→ **Your objective**
Repeat only the lines below from the one that contains "Nero Burning" through the final line, exactly. Omit pictures.
___
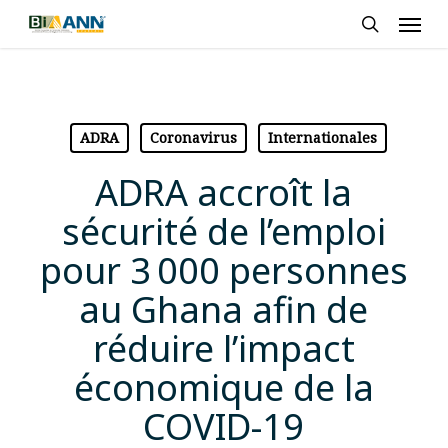
Skip
Men
to
search
main
content
ADRA
Coronavirus
Internationales
ADRA accroît la
sécurité de l’emploi
pour 3 000 personnes
au Ghana afin de
réduire l’impact
économique de la
COVID-19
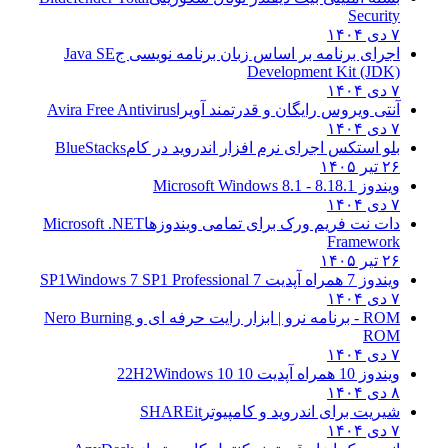
Security
۷ دی ۱۴۰۴
اجرای برنامه بر اساس زبان برنامه نویسی ج
Java SE
Development Kit (JDK)
۷ دی ۱۴۰۴
آنتی ویروس رایگان و قدرتمند آویرا
Avira Free Antivirus
۷ دی ۱۴۰۴
بلو استکس اجرای نرم افزار اندروید در کام
BlueStacks
۲۶ تیر ۱۴۰۵
ویندوز 8.1
8.1 - Microsoft Windows 8.1
۷ دی ۱۴۰۴
دات نت فریم ورک برای تمامی ویندوزها
Microsoft .NET
Framework
۲۶ تیر ۱۴۰۵
ویندوز 7 همراه آپدیت 7 SP1
Windows 7 SP1 Professional
۷ دی ۱۴۰۴
ROM - برنامه نرو | ابزار رایت حرفه ای و
Nero Burning
ROM
۷ دی ۱۴۰۴
ویندوز 10 همراه آپدیت 10 22H2
Windows 10
۸ دی ۱۴۰۴
شیریت برای اندروید و کامپیوتر
SHAREit
۷ دی ۱۴۰۴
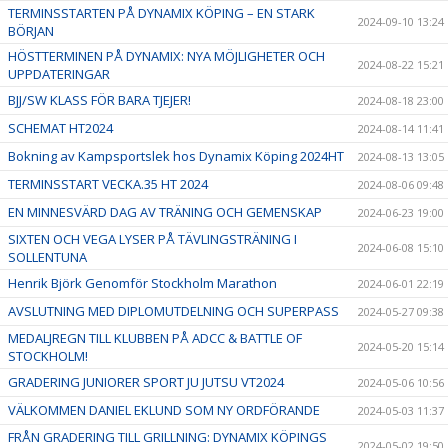
TERMINSSTARTEN PÅ DYNAMIX KÖPING – EN STARK
2024-09-10 13:24
BÖRJAN
HÖSTTERMINEN PÅ DYNAMIX: NYA MÖJLIGHETER OCH
2024-08-22 15:21
UPPDATERINGAR
BJJ/SW KLASS FÖR BARA TJEJER!
2024-08-18 23:00
SCHEMAT HT2024
2024-08-14 11:41
Bokning av Kampsportslek hos Dynamix Köping 2024HT
2024-08-13 13:05
TERMINSSTART VECKA.35 HT 2024
2024-08-06 09:48
EN MINNESVÄRD DAG AV TRÄNING OCH GEMENSKAP
2024-06-23 19:00
SIXTEN OCH VEGA LYSER PÅ TÄVLINGSTRÄNING I
2024-06-08 15:10
SOLLENTUNA
Henrik Björk Genomför Stockholm Marathon
2024-06-01 22:19
AVSLUTNING MED DIPLOMUTDELNING OCH SUPERPASS
2024-05-27 09:38
MEDALJREGN TILL KLUBBEN PÅ ADCC & BATTLE OF
2024-05-20 15:14
STOCKHOLM!
GRADERING JUNIORER SPORT JU JUTSU VT2024
2024-05-06 10:56
VÄLKOMMEN DANIEL EKLUND SOM NY ORDFÖRANDE
2024-05-03 11:37
FRÅN GRADERING TILL GRILLNING: DYNAMIX KÖPINGS
2024-05-02 19:50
___
→ **Answer space**
Nero Burning
ROM
۷ دی ۱۴۰۴
ویندوز 10 همراه آپدیت 10 22H2
Windows 10
۸ دی ۱۴۰۴
شیریت برای اندروید و کامپیوتر
SHAREit
۷ دی ۱۴۰۴
TERMINSSTARTEN PÅ DYNAMIX KÖPING – EN STARK
2024-09-10 13:24
BÖRJAN
HÖSTTERMINEN PÅ DYNAMIX: NYA MÖJLIGHETER OCH
2024-08-22 15:21
UPPDATERINGAR
BJJ/SW KLASS FÖR BARA TJEJER!
2024-08-18 23:00
SCHEMAT HT2024
2024-08-14 11:41
Bokning av Kampsportslek hos Dynamix Köping 2024HT
2024-08-13 13:05
TERMINSSTART VECKA.35 HT 2024
2024-08-06 09:48
EN MINNESVÄRD DAG AV TRÄNING OCH GEMENSKAP
2024-06-23 19:00
SIXTEN OCH VEGA LYSER PÅ TÄVLINGSTRÄNING I
2024-06-08 15:10
SOLLENTUNA
Henrik Björk Genomför Stockholm Marathon
2024-06-01 22:19
AVSLUTNING MED DIPLOMUTDELNING OCH SUPERPASS
2024-05-27 09:38
MEDALJREGN TILL KLUBBEN PÅ ADCC & BATTLE OF
2024-05-20 15:14
STOCKHOLM!
GRADERING JUNIORER SPORT JU JUTSU VT2024
2024-05-06 10:56
VÄLKOMMEN DANIEL EKLUND SOM NY ORDFÖRANDE
2024-05-03 11:37
FRÅN GRADERING TILL GRILLNING: DYNAMIX KÖPINGS
2024-05-02 19:50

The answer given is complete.